What you will do ▸ Look through the lines below and extract any with the word "искусства".

((

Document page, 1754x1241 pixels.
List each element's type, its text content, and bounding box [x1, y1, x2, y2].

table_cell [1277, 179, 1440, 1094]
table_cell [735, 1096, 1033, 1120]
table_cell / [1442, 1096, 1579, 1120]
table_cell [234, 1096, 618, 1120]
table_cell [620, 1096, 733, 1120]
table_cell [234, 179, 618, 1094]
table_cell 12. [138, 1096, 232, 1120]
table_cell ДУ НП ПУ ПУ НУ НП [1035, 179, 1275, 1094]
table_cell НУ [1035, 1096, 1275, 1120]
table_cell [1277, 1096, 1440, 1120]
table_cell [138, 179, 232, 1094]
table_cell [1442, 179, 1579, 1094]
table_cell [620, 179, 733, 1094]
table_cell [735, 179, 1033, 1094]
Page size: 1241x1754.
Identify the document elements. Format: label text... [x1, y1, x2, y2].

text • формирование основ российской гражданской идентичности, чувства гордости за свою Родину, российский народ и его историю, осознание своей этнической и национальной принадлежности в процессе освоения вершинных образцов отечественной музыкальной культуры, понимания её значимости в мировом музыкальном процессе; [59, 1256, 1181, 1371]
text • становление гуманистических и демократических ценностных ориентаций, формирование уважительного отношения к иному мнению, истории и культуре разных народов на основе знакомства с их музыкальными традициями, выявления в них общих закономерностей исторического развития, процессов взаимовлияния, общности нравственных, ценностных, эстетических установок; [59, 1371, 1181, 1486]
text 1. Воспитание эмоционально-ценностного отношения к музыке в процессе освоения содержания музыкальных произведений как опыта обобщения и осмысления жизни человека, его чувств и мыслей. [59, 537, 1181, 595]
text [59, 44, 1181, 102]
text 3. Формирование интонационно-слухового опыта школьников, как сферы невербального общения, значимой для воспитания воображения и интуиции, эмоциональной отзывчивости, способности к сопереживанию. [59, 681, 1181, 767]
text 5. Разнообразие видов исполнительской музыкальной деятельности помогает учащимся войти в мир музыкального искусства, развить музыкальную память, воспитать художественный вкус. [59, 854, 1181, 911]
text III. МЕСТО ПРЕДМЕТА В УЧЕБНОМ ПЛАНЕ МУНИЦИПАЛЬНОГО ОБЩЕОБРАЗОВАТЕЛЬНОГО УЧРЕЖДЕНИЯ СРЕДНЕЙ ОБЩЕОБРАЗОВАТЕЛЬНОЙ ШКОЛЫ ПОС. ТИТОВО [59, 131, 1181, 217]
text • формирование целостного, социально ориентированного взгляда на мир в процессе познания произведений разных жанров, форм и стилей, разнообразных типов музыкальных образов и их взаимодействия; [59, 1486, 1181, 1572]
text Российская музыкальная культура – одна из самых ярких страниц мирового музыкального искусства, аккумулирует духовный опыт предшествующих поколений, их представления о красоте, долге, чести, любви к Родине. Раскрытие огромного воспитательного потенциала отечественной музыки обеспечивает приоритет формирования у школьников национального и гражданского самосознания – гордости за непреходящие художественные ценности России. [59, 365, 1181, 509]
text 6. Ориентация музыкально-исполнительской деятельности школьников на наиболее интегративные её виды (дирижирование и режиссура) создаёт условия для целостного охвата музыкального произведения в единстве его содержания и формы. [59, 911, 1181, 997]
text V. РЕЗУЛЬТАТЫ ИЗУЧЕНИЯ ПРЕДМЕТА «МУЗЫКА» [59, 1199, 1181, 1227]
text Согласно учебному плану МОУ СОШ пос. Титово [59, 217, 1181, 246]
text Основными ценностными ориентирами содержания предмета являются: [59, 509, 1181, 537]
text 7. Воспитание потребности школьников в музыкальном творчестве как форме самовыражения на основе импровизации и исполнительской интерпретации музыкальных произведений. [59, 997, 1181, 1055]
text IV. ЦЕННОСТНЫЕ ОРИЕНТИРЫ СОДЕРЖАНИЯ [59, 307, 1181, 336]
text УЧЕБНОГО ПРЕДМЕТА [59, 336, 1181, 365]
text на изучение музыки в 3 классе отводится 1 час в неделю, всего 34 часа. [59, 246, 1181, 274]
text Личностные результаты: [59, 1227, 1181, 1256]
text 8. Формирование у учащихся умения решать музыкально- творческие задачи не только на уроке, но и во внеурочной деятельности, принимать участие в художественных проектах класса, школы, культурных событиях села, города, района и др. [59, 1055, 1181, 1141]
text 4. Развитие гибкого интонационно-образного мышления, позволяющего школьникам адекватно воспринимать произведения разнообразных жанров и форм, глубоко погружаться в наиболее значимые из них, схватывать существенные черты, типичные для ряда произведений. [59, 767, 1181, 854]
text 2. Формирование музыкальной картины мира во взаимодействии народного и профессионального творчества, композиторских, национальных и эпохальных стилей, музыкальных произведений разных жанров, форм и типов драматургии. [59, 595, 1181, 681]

))

Completed task ▸
text 5. Разнообразие видов исполнительской музыкальной деятельности помогает учащимся войти в мир музыкального искусства, развить музыкальную память, воспитать художественный вкус. [59, 854, 1181, 911]
text Российская музыкальная культура – одна из самых ярких страниц мирового музыкального искусства, аккумулирует духовный опыт предшествующих поколений, их представления о красоте, долге, чести, любви к Родине. Раскрытие огромного воспитательного потенциала отечественной музыки обеспечивает приоритет формирования у школьников национального и гражданского самосознания – гордости за непреходящие художественные ценности России. [59, 365, 1181, 509]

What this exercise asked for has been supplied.